● Aim of the exercise: Of the entries below, return exactly those lines that fall between the one containing "FIGURE 4. A WMSURE Student Workshop" and the one containing "William & Mary", the two end lines included.

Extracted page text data
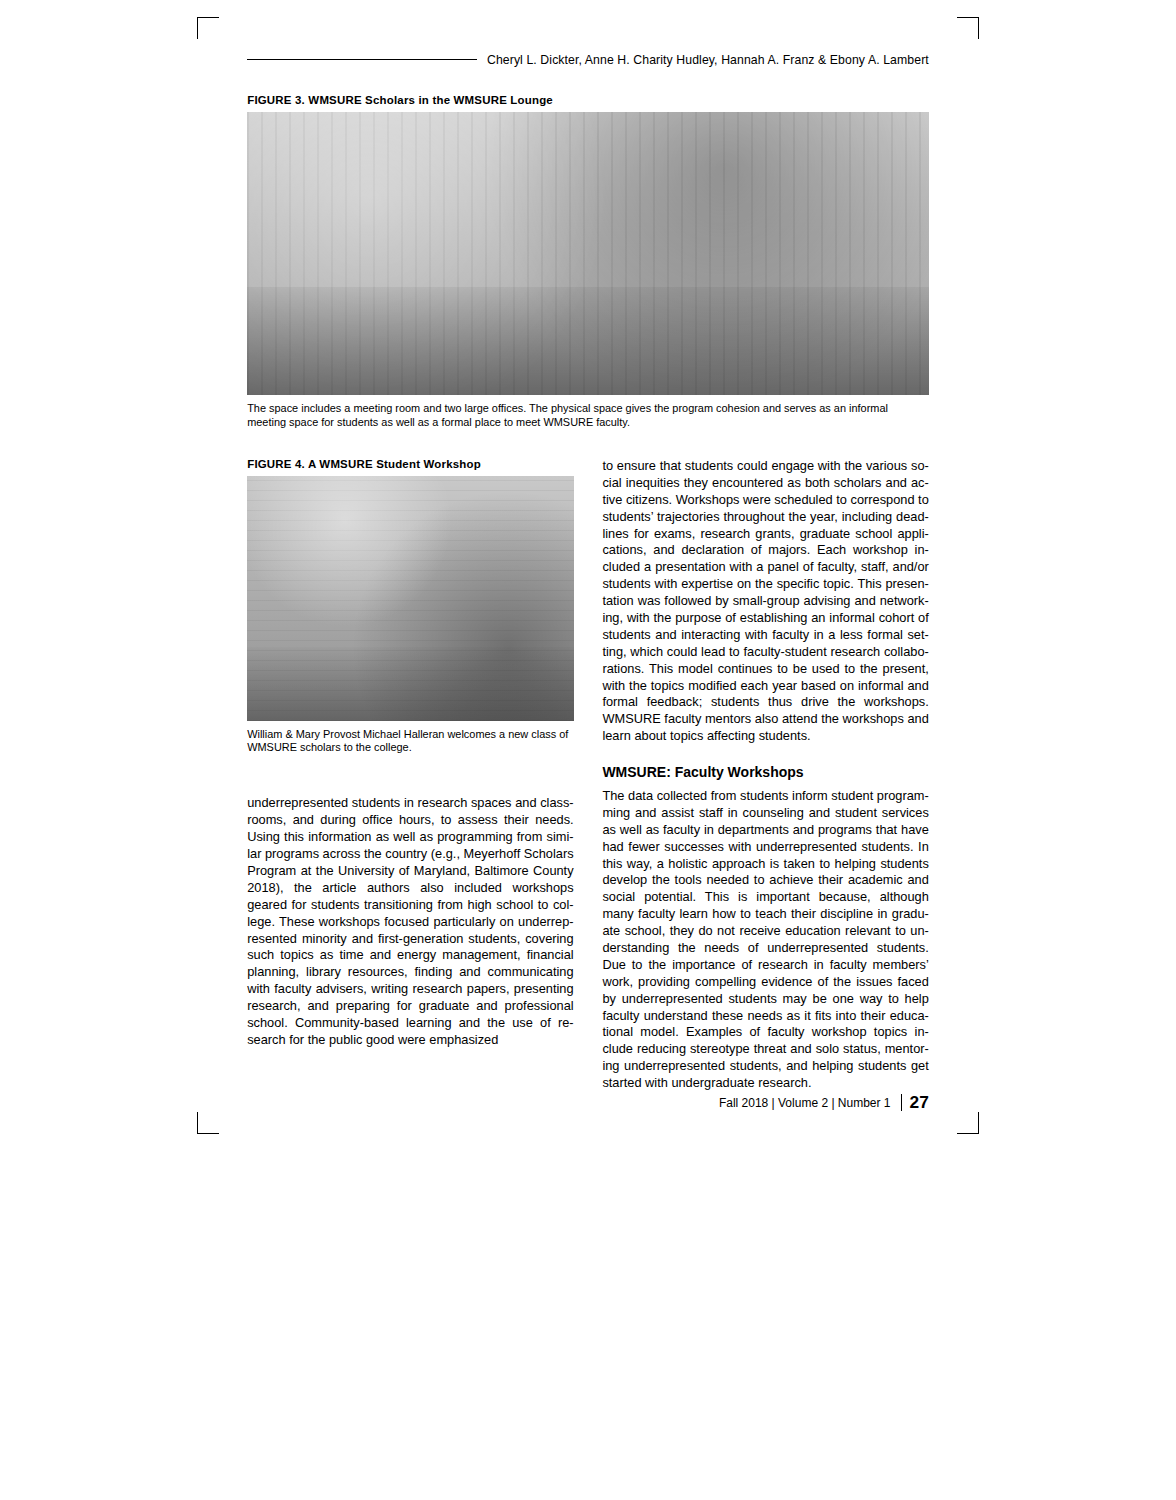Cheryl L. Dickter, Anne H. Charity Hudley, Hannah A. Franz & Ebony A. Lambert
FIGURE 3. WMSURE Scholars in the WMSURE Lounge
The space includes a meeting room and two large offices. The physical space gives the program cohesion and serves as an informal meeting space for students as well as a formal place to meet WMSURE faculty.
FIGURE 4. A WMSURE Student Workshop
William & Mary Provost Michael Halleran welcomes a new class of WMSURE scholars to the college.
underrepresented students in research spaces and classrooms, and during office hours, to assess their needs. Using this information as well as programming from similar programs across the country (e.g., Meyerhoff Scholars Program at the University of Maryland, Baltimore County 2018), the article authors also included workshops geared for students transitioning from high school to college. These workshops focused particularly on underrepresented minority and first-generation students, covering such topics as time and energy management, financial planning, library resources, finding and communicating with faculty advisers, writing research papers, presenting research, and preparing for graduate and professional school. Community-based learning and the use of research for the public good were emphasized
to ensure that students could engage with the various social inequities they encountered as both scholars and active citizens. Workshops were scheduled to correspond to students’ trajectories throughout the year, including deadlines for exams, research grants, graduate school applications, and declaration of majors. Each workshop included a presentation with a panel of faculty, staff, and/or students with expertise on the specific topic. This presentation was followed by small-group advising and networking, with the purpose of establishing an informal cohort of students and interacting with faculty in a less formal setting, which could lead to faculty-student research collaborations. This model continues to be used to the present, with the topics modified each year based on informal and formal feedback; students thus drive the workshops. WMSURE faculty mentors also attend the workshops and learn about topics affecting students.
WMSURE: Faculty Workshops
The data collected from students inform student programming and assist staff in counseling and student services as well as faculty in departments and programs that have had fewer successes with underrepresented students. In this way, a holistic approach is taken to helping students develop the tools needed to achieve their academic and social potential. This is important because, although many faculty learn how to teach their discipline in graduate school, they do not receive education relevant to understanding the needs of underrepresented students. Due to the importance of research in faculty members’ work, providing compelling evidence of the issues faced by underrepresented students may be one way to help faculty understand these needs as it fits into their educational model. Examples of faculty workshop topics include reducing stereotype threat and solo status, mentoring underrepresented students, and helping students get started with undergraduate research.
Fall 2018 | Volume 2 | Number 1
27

● Output of the task:
FIGURE 4. A WMSURE Student Workshop
William & Mary Provost Michael Halleran welcomes a new class of WMSURE scholars to the college.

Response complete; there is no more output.